■ WORK TO COMPLETE ■
This exercise calls for the whole listing to be given again exactly, without images.

■ MATERIALS PROVIDED ■
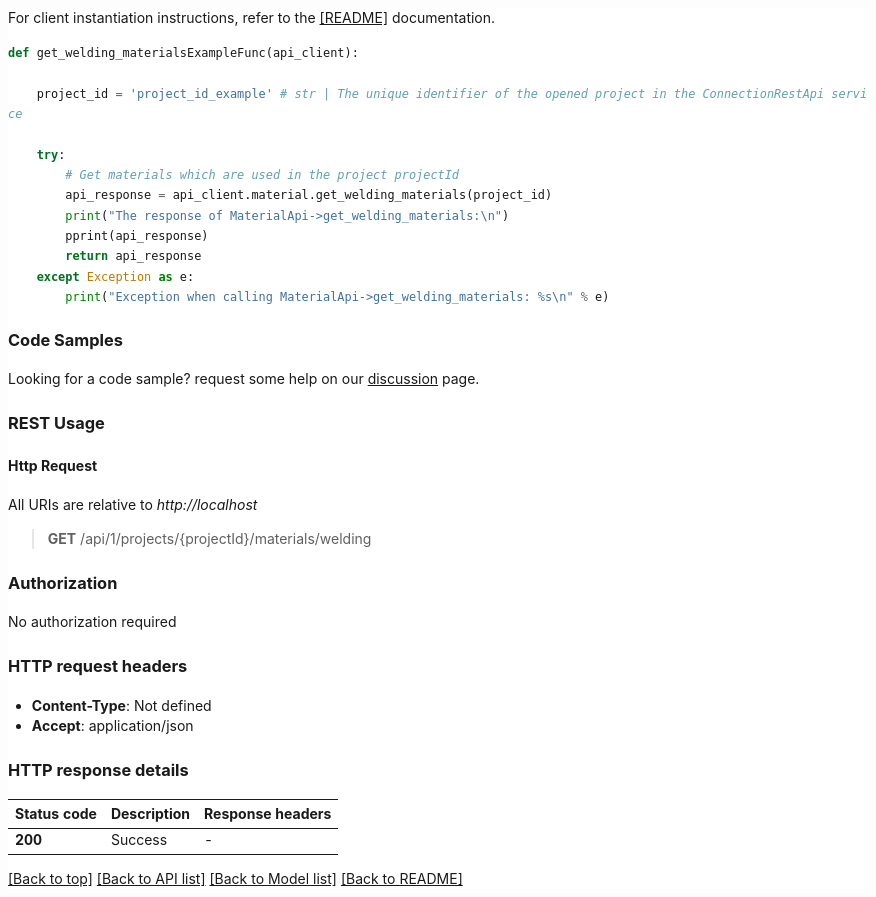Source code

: For client instantiation instructions, refer to the [[README]](../README.md) documentation. 

```python
def get_welding_materialsExampleFunc(api_client):
    
    project_id = 'project_id_example' # str | The unique identifier of the opened project in the ConnectionRestApi service

    try:
        # Get materials which are used in the project projectId
        api_response = api_client.material.get_welding_materials(project_id)
        print("The response of MaterialApi->get_welding_materials:\n")
        pprint(api_response)
        return api_response
    except Exception as e:
        print("Exception when calling MaterialApi->get_welding_materials: %s\n" % e)
```



### Code Samples

Looking for a code sample? request some help on our [discussion](https://github.com/idea-statica/ideastatica-public/discussions) page. 

### REST Usage

#### Http Request

All URIs are relative to *http://localhost*

> **GET** /api/1/projects/{projectId}/materials/welding 

### Authorization

No authorization required

### HTTP request headers

 - **Content-Type**: Not defined
 - **Accept**: application/json

### HTTP response details

| Status code | Description | Response headers |
|-------------|-------------|------------------|
**200** | Success |  -  |

[[Back to top]](#) [[Back to API list]](../README.md#documentation-for-api-endpoints) [[Back to Model list]](../README.md#documentation-for-models) [[Back to README]](../README.md)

■ WRITTEN SOLUTION ■
Source code

: For client instantiation instructions, refer to the [[README]](../README.md) documentation. 

```python
def get_welding_materialsExampleFunc(api_client):
    
    project_id = 'project_id_example' # str | The unique identifier of the opened project in the ConnectionRestApi service

    try:
        # Get materials which are used in the project projectId
        api_response = api_client.material.get_welding_materials(project_id)
        print("The response of MaterialApi->get_welding_materials:\n")
        pprint(api_response)
        return api_response
    except Exception as e:
        print("Exception when calling MaterialApi->get_welding_materials: %s\n" % e)
```



### Code Samples

Looking for a code sample? request some help on our [discussion](https://github.com/idea-statica/ideastatica-public/discussions) page. 

### REST Usage

#### Http Request

All URIs are relative to *http://localhost*

> **GET** /api/1/projects/{projectId}/materials/welding 

### Authorization

No authorization required

### HTTP request headers

 - **Content-Type**: Not defined
 - **Accept**: application/json

### HTTP response details

| Status code | Description | Response headers |
|-------------|-------------|------------------|
**200** | Success |  -  |

[[Back to top]](#) [[Back to API list]](../README.md#documentation-for-api-endpoints) [[Back to Model list]](../README.md#documentation-for-models) [[Back to README]](../README.md)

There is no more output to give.